“What can you do to help them? They have dementia. You can’t fix that.”
As an occupational therapist with the honor of working with many people living with Alzheimer’s disease or related dementias (ADRD), I’ve heard this question a lot.
It’s understandable. It’s natural for family members and caregivers to feel hopeless about a condition that doesn’t “get better.” Yet one of the most powerful things OTs can teach families and caregivers is that their loved ones actually CAN experience quality of life at every stage of the disease.
Sound unlikely? I’ll explain more, but first, let’s talk about what dementia is—and isn’t.
Dementia is not a disease itself.
Think of the term “dementia” as an overarching description of a group of symptoms associated with certain diseases. Dementia can be categorized as reversible or irreversible. The irreversible types of dementia are progressive in nature. According to AOTA's Occupational Therapy Practice Guidelines for Adults With Alzheimer’s Disease and Related Disorders (page 5), dementia affects attention, memory, speech, object recognition, object use, and coordination.
Depending on the type of dementia a person is living with, whether reversible or irreversible, will determine how we will approach their therapy plan. Will it be rehabilitation or habilitation? In rehabilitation, we strive to restore function. In a habilitation approach, we provide compensatory interventions to maintain function or to prevent risk factors from causing further decline or loss of function.
So what can an occupational therapist do?
Here’s a statement I stand by every day: Occupational therapists are advocates who promote engagement and quality of life for their clients.
My role as an OT working with a person with impaired cognition is to evaluate their remaining abilities and use those strengths to support their engagement in daily occupations. As occupational therapists, we possess the necessary skills to analyze tasks and determine where a person is experiencing challenges in functional cognition, as well as determining where they would benefit from support—either from a care partner or from the environment.
Why training is so important
It’s not uncommon for clinicians to feel that a person with dementia is unable to learn and therefore is not a candidate for skilled therapy services. Although this may be common, it’s a grave misconception. Occupational therapy has a great deal of skill to offer persons living with impaired cognition and their care partners. This requires specialized training in the area of dementia therapy and an understanding of functional cognition. Having the passion to work with people living with ADRD and being an advocate for them is a necessity.
When we understand someone’s cognitive level, we understand how to treat them.
It’s essential to understand that cognition is at the very foundation of function. When we understand where a person is performing in their functional cognition, we then know how to approach treatment effectively.
Having an understanding of development is also important as we note a regression through the stages of development as a person progresses in the disease process. This regression is referred to as Retrogenesis, a theory developed by Dr. Barry Reisberg. This knowledge is vital to understanding how we adapt our expectations and key care approaches to promote the success of the individual living with dementia.
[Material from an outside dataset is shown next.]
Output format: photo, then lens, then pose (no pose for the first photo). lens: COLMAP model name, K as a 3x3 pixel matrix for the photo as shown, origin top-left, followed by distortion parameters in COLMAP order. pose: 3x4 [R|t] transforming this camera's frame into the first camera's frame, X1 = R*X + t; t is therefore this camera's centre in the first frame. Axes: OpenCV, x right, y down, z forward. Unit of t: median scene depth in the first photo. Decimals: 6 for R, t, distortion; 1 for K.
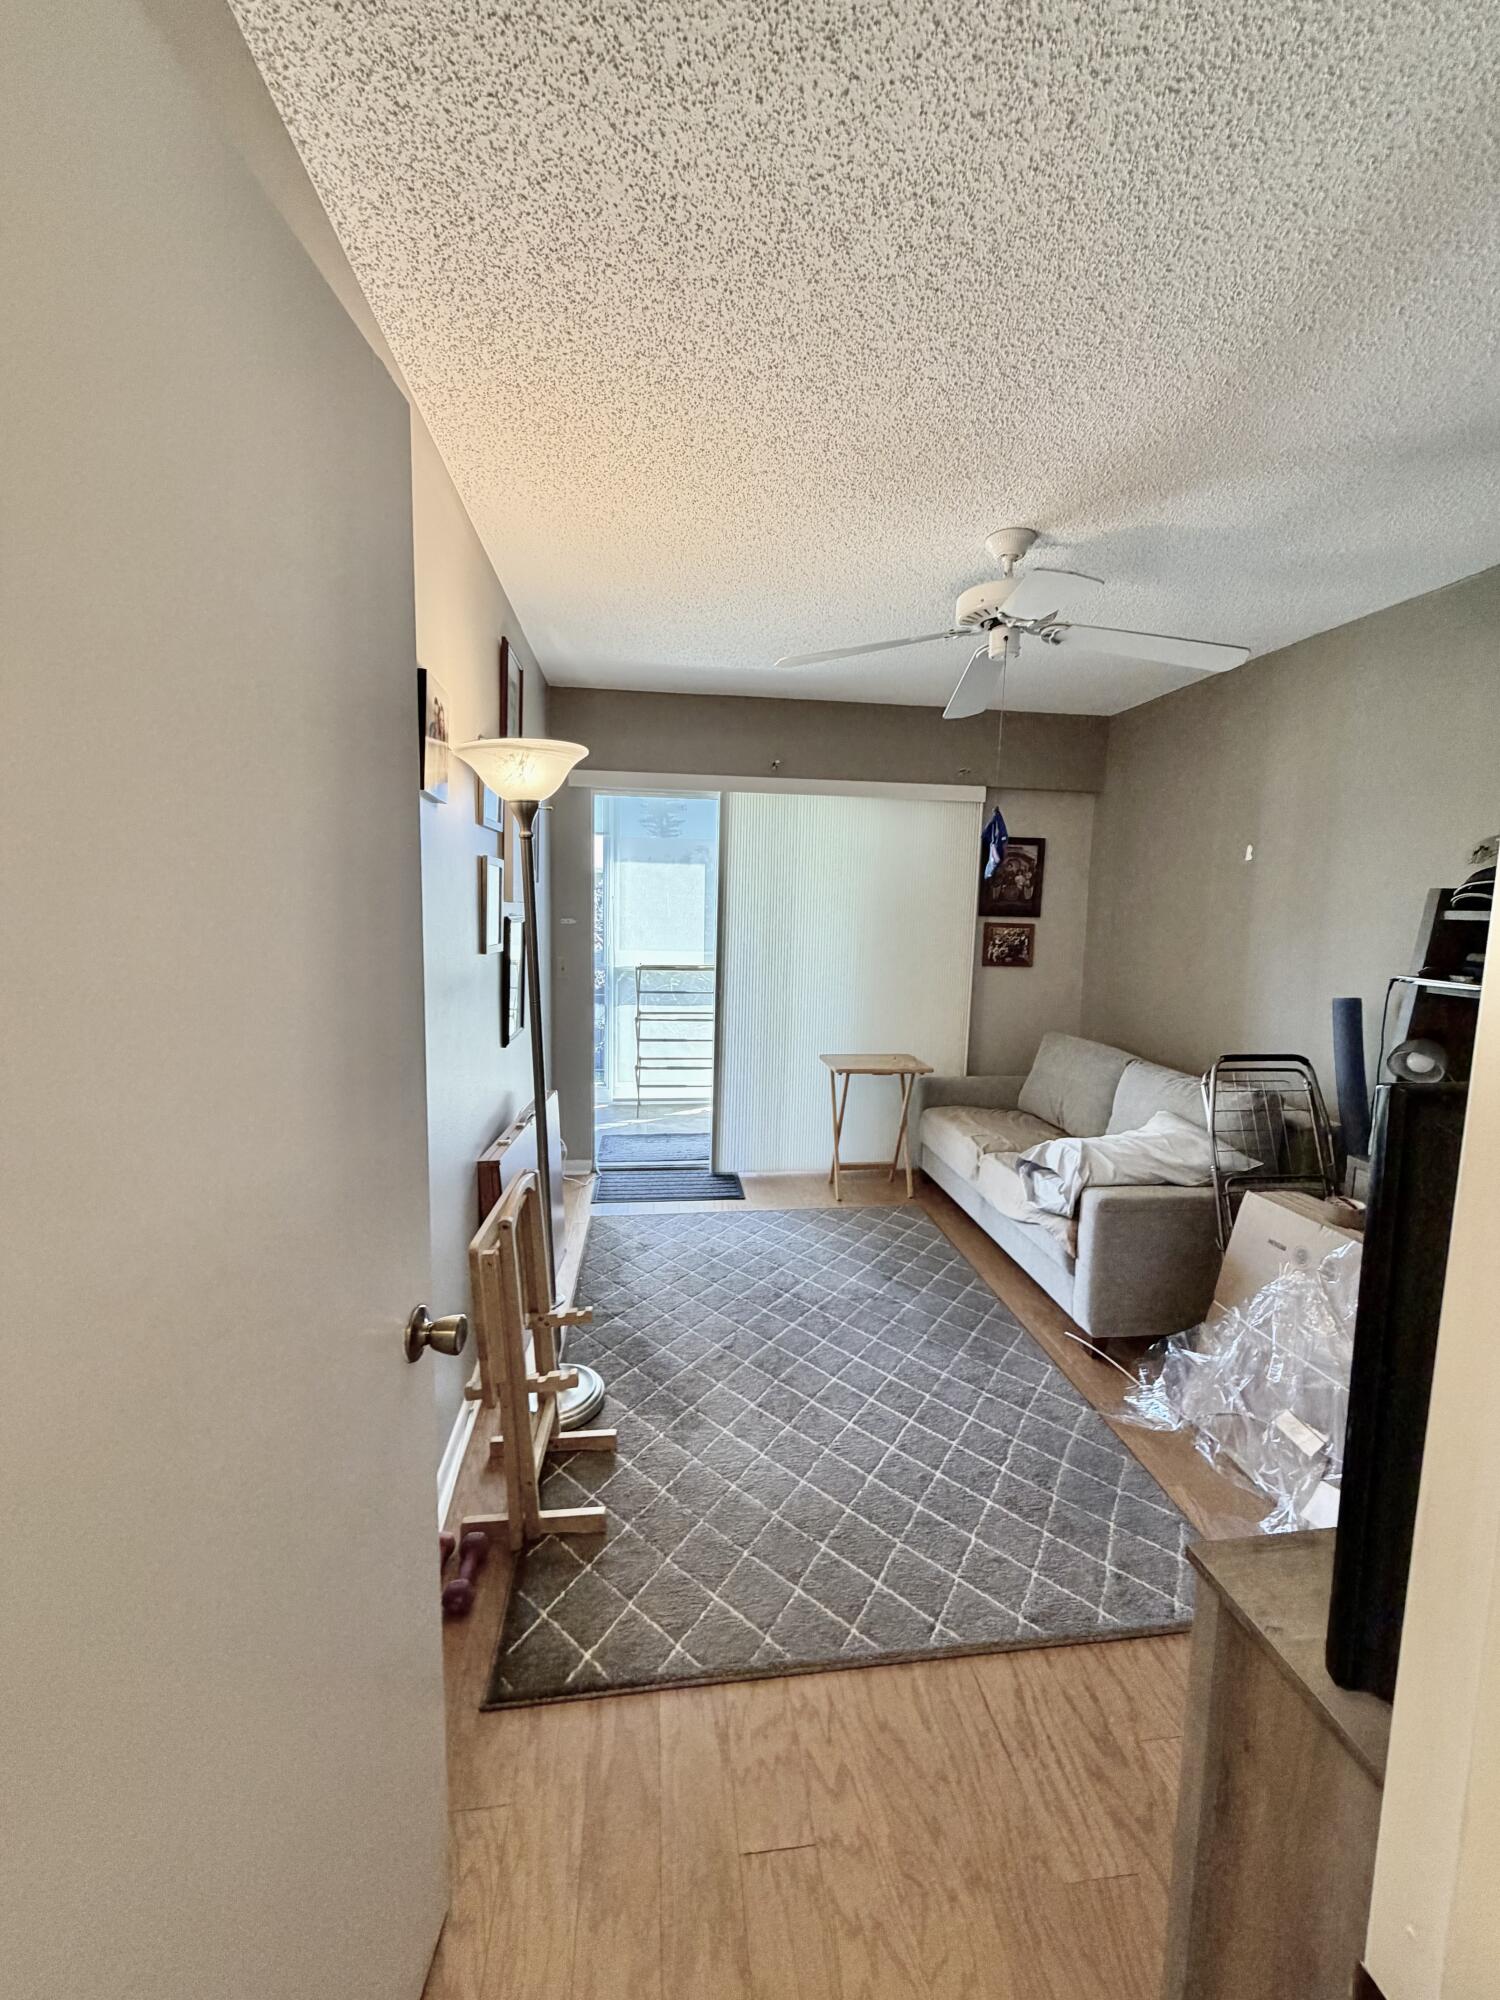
lens RADIAL K [[800.2, 0, 746.9], [0, 800.2, 992.0], [0, 0, 1]] dist [0.007715, -0.000243]
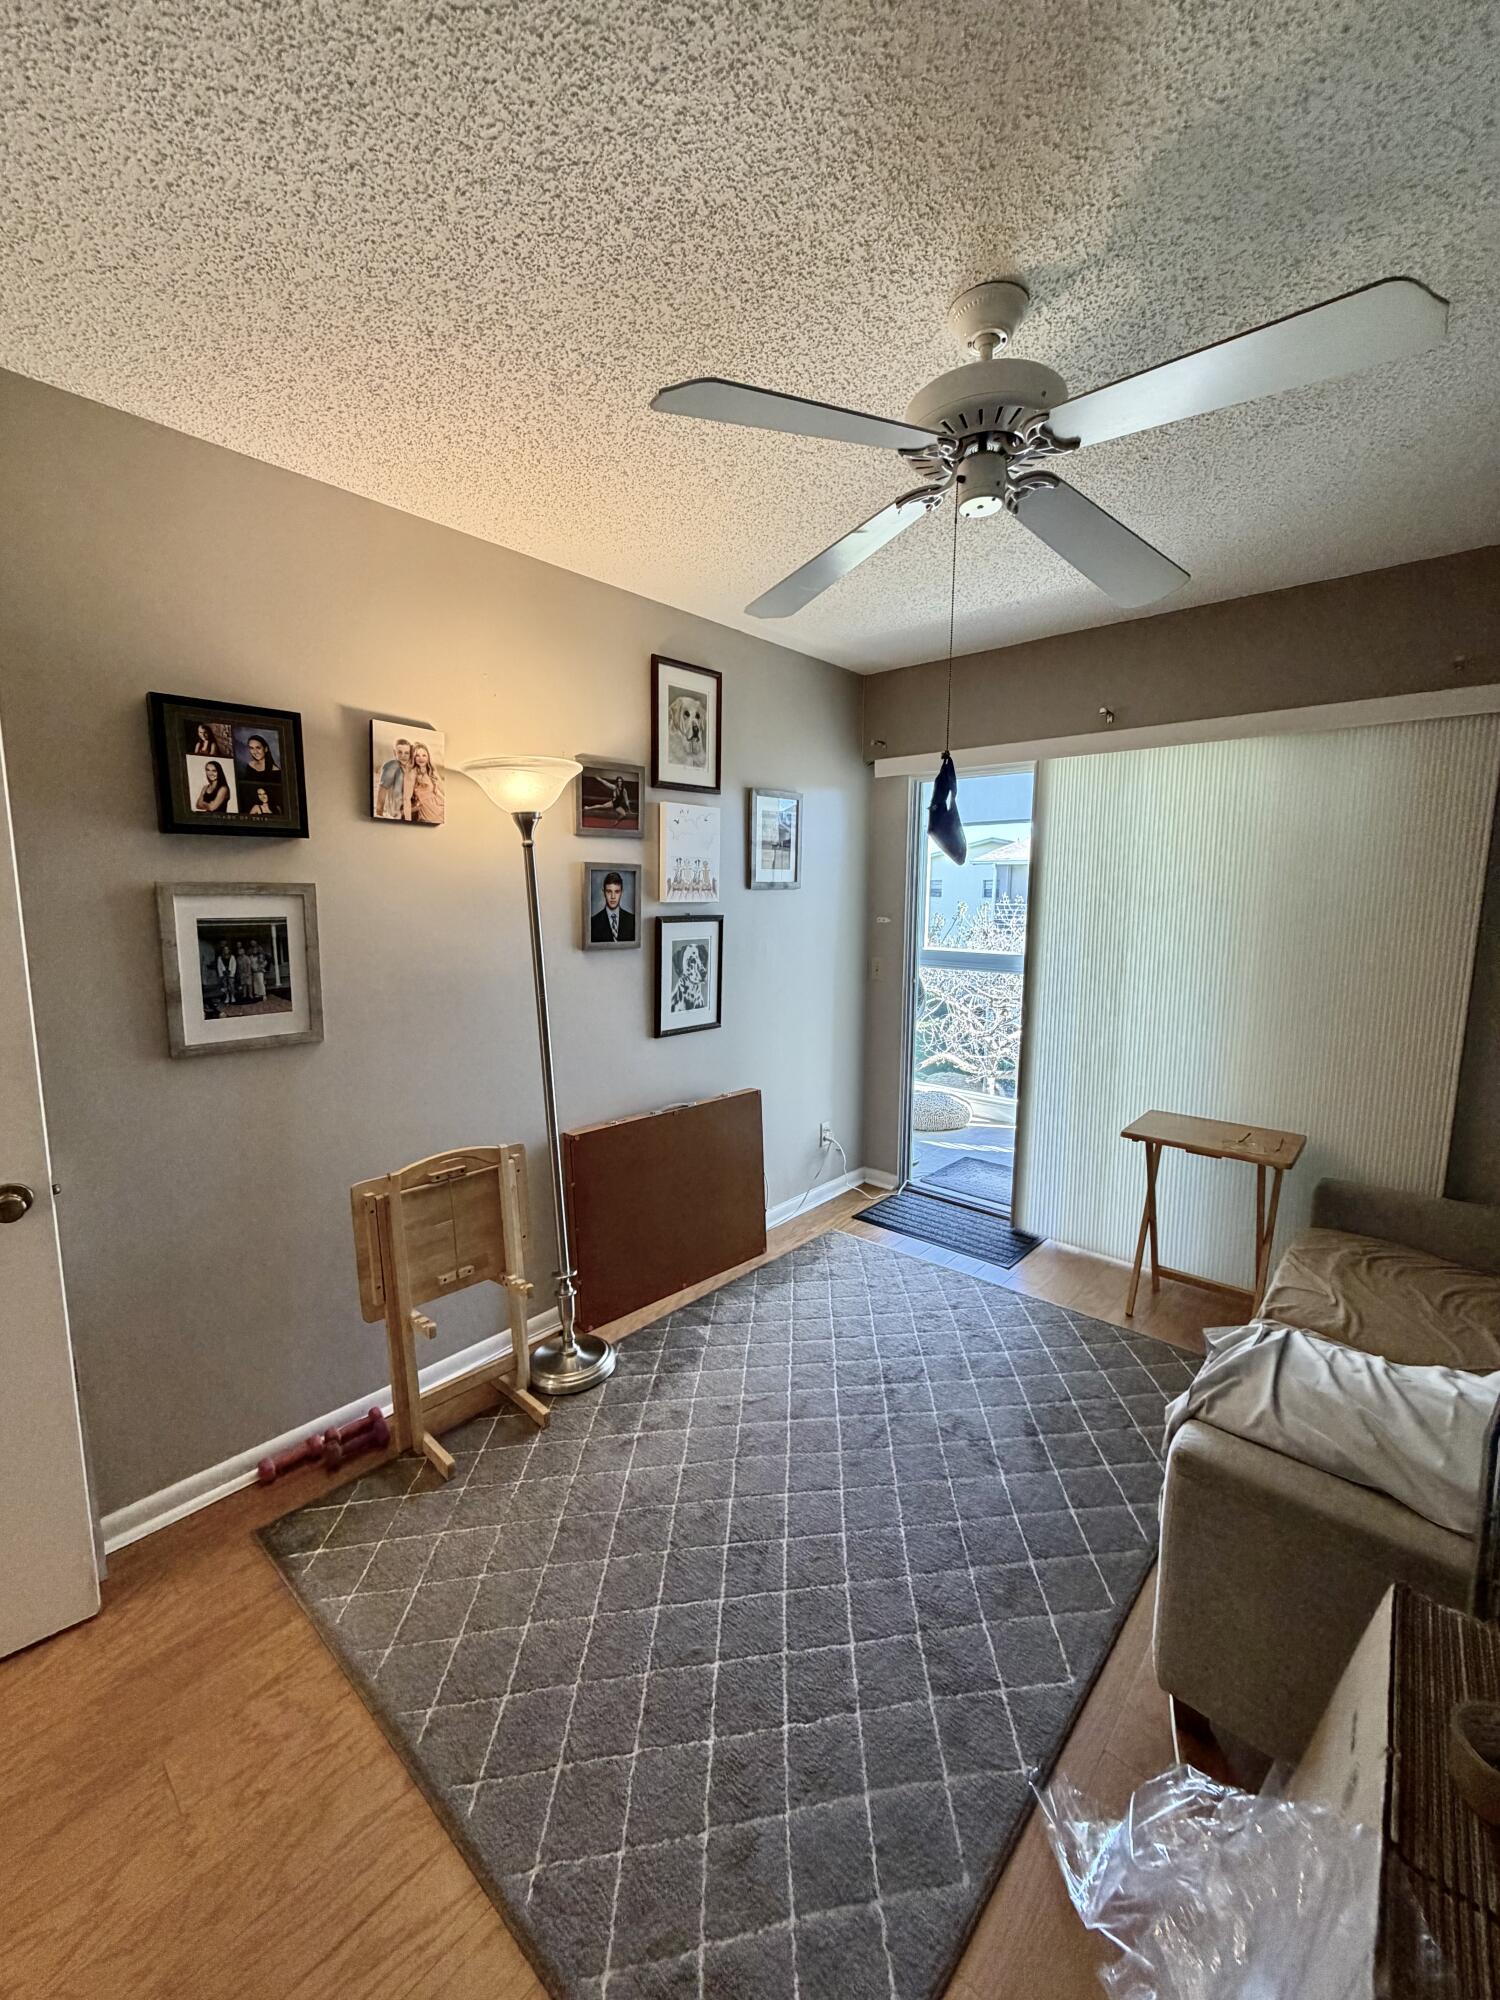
lens RADIAL K [[800.2, 0, 746.9], [0, 800.2, 992.0], [0, 0, 1]] dist [0.007715, -0.000243]
pose [[0.655131, 0.075584, -0.751725, 0.424436], [-0.070155, 0.996770, 0.039083, -0.031720], [0.752251, 0.027133, 0.658317, 0.278891]]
Join the culture change movement.
The role of occupational therapy and its patient-centered care approach perfectly complements the culture change movement that’s sweeping the nation in the form of relationship-centered care.
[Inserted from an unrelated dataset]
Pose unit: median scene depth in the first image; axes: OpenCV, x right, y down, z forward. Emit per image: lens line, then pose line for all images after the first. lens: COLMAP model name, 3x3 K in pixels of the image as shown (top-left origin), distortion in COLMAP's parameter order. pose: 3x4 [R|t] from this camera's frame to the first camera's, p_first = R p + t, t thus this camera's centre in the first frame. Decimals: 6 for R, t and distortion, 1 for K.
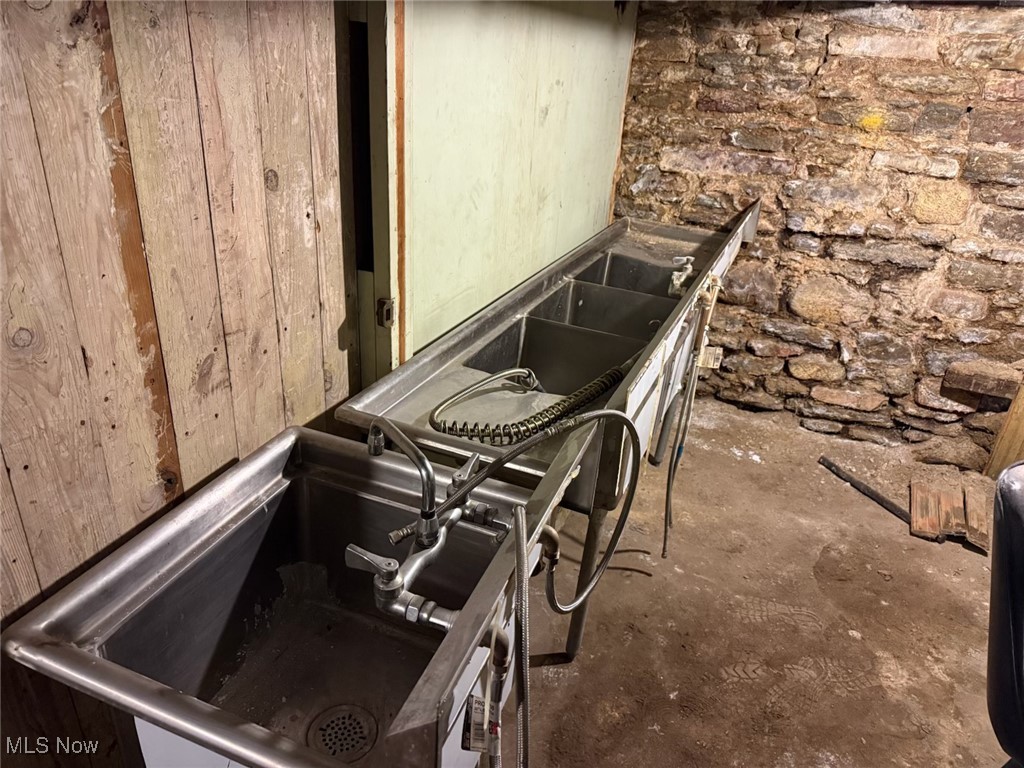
lens RADIAL K [[712.3, 0, 515.9], [0, 712.3, 386.4], [0, 0, 1]] dist [0.004677, 0.000236]
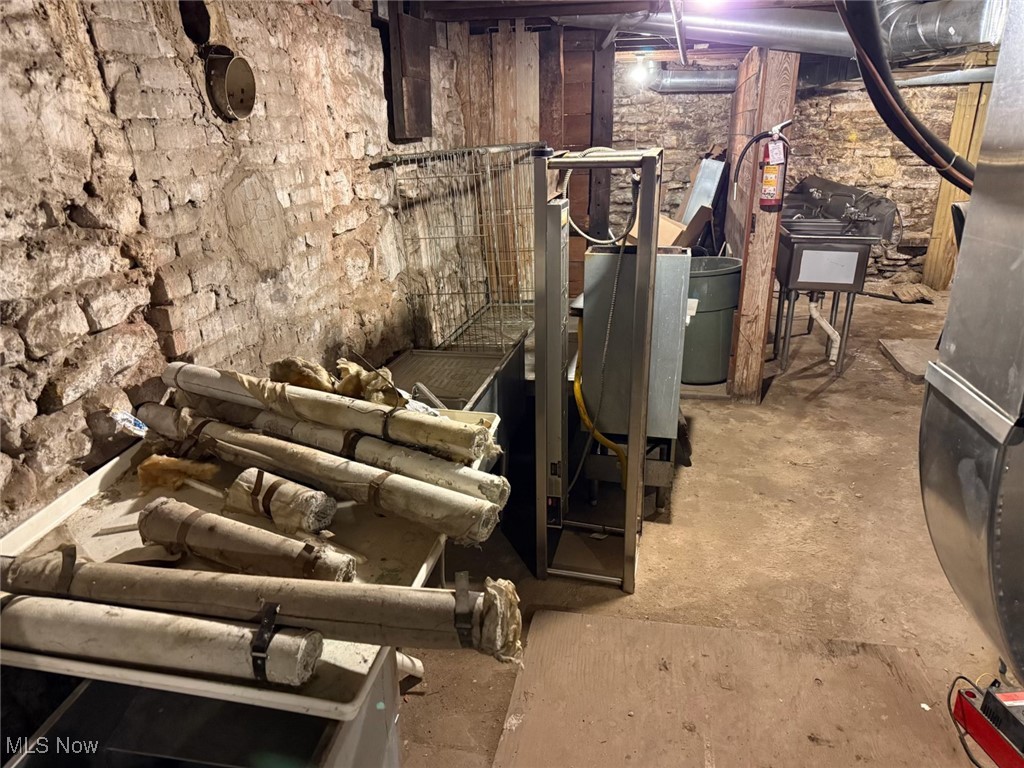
lens RADIAL K [[712.3, 0, 510.7], [0, 712.3, 384.9], [0, 0, 1]] dist [0.004677, 0.000236]
pose [[0.978657, -0.147399, 0.143191, -1.050741], [0.158730, 0.984754, -0.071169, 0.418904], [-0.130518, 0.092378, 0.987133, -1.094599]]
Medicare’s National Partnership to Improve Dementia Care
promotes practices of quality care for residents with dementia, fall prevention, and the reduction of unnecessary anti-psychotic medications. Occupational therapy can contribute greatly to these quality care initiatives as it understands the role of cognition in function.
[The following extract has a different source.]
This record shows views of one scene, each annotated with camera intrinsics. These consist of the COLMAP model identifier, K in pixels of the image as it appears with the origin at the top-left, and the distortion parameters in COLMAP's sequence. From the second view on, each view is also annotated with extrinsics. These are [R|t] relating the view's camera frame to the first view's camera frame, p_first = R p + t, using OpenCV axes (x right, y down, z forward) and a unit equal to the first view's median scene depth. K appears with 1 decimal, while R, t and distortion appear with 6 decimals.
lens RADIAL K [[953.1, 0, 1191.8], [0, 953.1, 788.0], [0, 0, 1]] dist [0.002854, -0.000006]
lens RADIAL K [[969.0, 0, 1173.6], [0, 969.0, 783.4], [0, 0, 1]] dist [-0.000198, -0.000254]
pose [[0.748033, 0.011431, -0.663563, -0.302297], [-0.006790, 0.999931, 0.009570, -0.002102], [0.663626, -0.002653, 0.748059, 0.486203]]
With more than 5.3 million people currently diagnosed with Alzheimer's, chances are there is at least one person in your life living with the disease. With the rates of people affected by Alzheimer’s disease expected to soar to about 13.8 million, there is a great need for OTs to discover their passion and deepen their skill set in working with this greatly underserved population.
If you have a loved one with dementia, I urge you to seek the help of a dedicated OT who’s trained in high-quality dementia therapy. If you’re an OT, I encourage you to reach out to us about getting trained.
Shouldn’t everyone have the opportunity to live to their fullest emotional and functional potential?